Exercise brief ▸
Write out the records in full and without alteration, setting aside their pictures.

Materials provided ▸
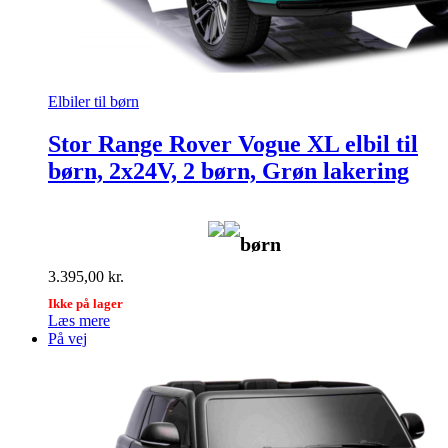
Elbiler til børn
Stor Range Rover Vogue XL elbil til
børn, 2x24V, 2 børn, Grøn lakering
børn
3.395,00
kr.
Ikke på lager
Læs mere
På vej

Exercise solution ▸
Elbiler til børn
Stor Range Rover Vogue XL elbil til
børn, 2x24V, 2 børn, Grøn lakering
børn
3.395,00
kr.
Ikke på lager
Læs mere
På vej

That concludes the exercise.